Actions to take —
1. In the DoubleCloud article, how many hours a day of support coverage does DoubleCloud provide?
2. Please say whether each statement agrees with the DoubleCloud article, giving yes or no and quoting the words that decide it. (a) DoubleCloud has development and sales offices in Berlin, Prague and Tel Aviv. (b) When data moves to S3, existing queries have to be rewritten. (c) DoubleCloud's pricing model sets a floor on spend.
3. Carry on writing the DoubleCloud article, starting after its last sentence.

Text section —
DoubleCloud is a newly-launched managed database provider. With a headcount of 50, they have development and sales offices in Berlin, Prague and Tel Aviv. Further office openings in the US, UK and France are expected in the next few months. DoubleCloud lets you run ClickHouse and Kafka on your own Cloud account. They provide a UI to set up and scale while software and operating system updates are handled automatically.
DoubleCloud also offers consulting services to help migrate existing workloads to their offering. Earlier this year, I teamed up with them to help Paris-based Enterprise SEO provider Botify understand what it would take to move their 5 PB data warehouse from BigQuery to DoubleCloud.
The key to being able to improve Botify's workload performance while saving ~5x on storage costs was the S3 storage engine for ClickHouse. This allows storage to scale automatically, minimises maintenance and typically only incurs a 2-3x performance penalty over DoubleCloud's EBS-based storage option.
The S3 support in DoubleCloud includes a Hybrid storage engine. When you launch a cluster, an S3 bucket is set up automatically. When your cluster detects it's running low on local storage space it'll automatically transfer your data off to S3. This migration won't require any existing queries to be rewritten. Communication with S3 is optimised with a caching layer which can speed up queries by 4.5x in some cases once the cache has been warmed up.
DoubleCloud's support has 16 hours a day of coverage year-round. The firm also hosts multi-day training workshops. Active contributors to the ClickHouse codebase staff their 3rd line of support. These engineers are experts in both C++ and database and operating system architecture.
DoubleCloud support per-second billing and its pricing model sets a ceiling on spend rather than a floor. In the past, I've seen clients hit with sticker shock after simple scripts hit their pay-per-query database providers more often than expected. With a price ceiling, predicting spend is much easier.

Data shown —
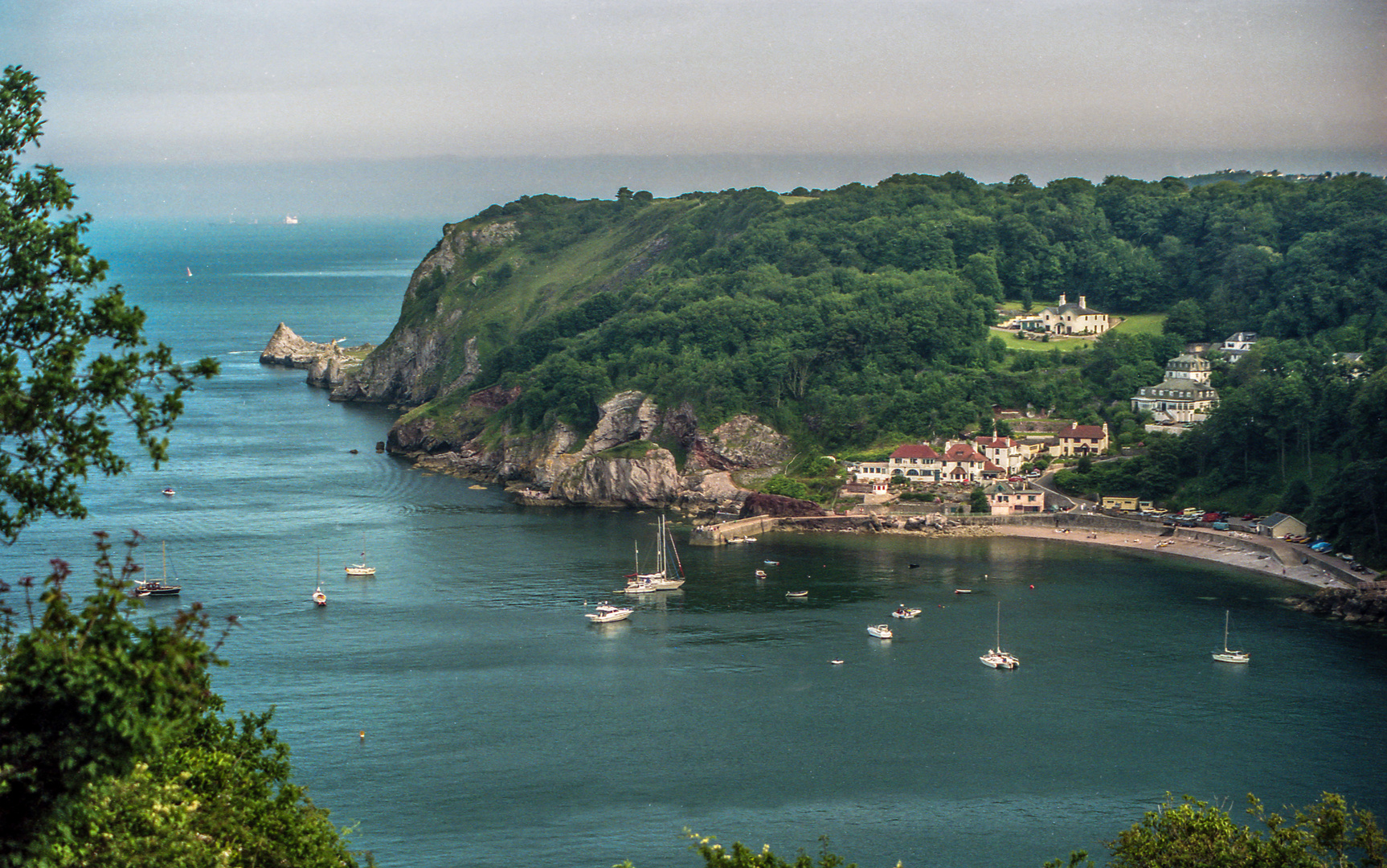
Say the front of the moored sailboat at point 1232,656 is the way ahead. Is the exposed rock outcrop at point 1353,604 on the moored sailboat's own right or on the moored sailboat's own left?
on the moored sailboat's own right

Responses —
1. 16 hours a day, year-round.

2.
(a) Yes: "they have development and sales offices in Berlin, Prague and Tel Aviv"
(b) No: "This migration won't require any existing queries to be rewritten."
(c) No: "its pricing model sets a ceiling on spend rather than a floor"

3.
In this post, I'm going to see how fast DoubleCloud can run the 1.1 billion taxi rides benchmark. This dataset is made up of 1.1 billion taxi trips conducted in New York City between 2009 and 2015. This is the same dataset I've used to benchmark Amazon Athena, BigQuery, BrytlytDB, Elasticsearch, EMR, Hydrolix, kdb+/q, OmniSci, PostgreSQL, Redshift and Vertica. I have a single-page summary of all these benchmarks for comparison.
DoubleCloud, Up & Running
DoubleCloud offers a UI for launching ClickHouse. For this post, I'll launch an s1-c32-m128 instance on AWS' eu-central-1 region in Frankfurt, Germany. This instance has 32 cores, 128 GB of RAM, 512 GB of storage and runs version 22.8 of DoubleCloud's ClickHouse release. If this cluster is left running for a month it would cost $2,516.35 before any sales taxes.
I'll install ClickHouse's client locally on my system and use it to connect to the newly launched instance.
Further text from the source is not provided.